EL LIBRERO
«Ninguna de ellas dirá ni una palabra. Nunca. Eso es lo mejor de todo.»
Las criaturas malvadas de los cuentos infantiles de Roald Dahl (1916-1990) son la personificación de la inocencia comparadas con el propietario y la secretaria de su «William Buggage. Libros raros», una librería de lance muy particular, pues el dueño y su empleada se han hecho millonarios entre volúmenes de segunda mano cuyas ediciones no tienen valor especial.
En El librero nada es lo que parece.
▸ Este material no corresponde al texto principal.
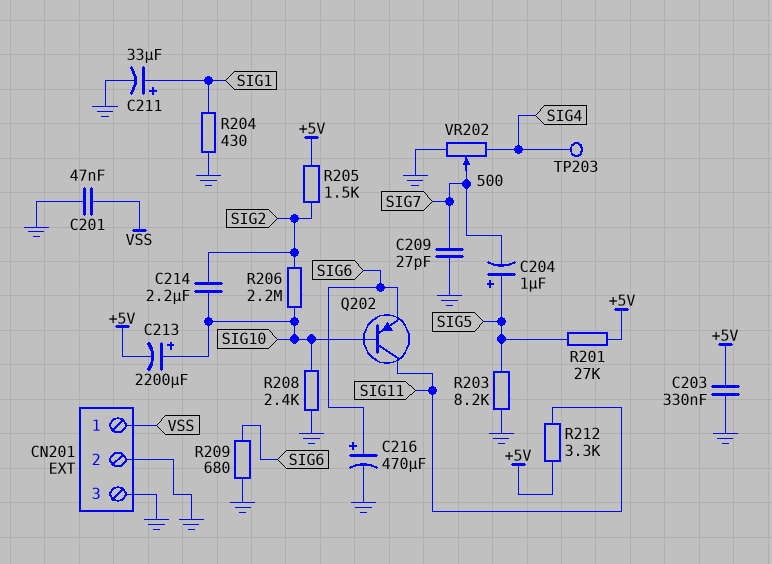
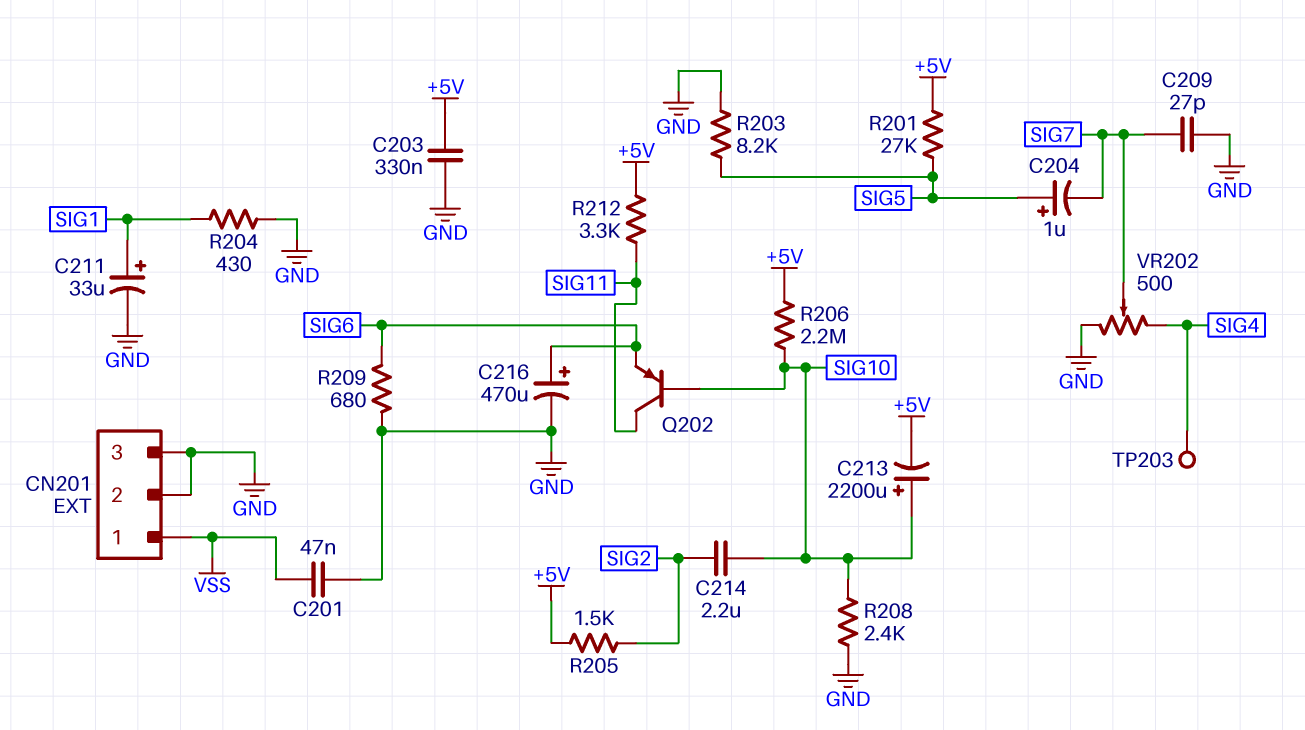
R206: 2.2M (SIG2, SIG10) -> 2.2M (+5V, SIG10)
Buggage y su acompañante, dos personajes despreciables, no sienten el más mínimo apego por su profesión porque, realmente, ninguno de los dos se dedica al oficio señalado en el título.
En el trasfondo de la historia que nos narra el escritor —conocido por todos por Charlie y la fábrica de chocolate, Matilda y James y el melocotón gigante— hay una denuncia al desprecio por la cultura, simbolizada en los libros que se apilan en las estanterías del local a la espera de cuatro buscadores de chollos que le presten atención. Ya sabemos que los libros no dan para vivir, y menos aún para hacer fortuna con ellos, que son otros los negocios que prosperan y ofrecen grandes beneficios en muy poco tiempo.
Es curioso cómo el autor de El librero consigue que el lector no se solidarice con las víctimas de su relato; pues son tan frívolas, tan incapaces de racionalizar lo que les pasa, tan cobardes… Claro que toda regla tiene su excepción y hasta aquí voy a leer.
El librero se publicó por primera vez en 1987. Ahora, la editorial Nórdica lo rescata y nos lo presenta con tapas duras, amplios márgenes y muy buena letra. El texto está traducido por Xesús Fraga e ilustrado por Federico Delicado.
La ironía y los finales sorprendentes son dos características que encontramos en la literatura de Roald Dahl y, por supuesto, en El librero no podían faltar.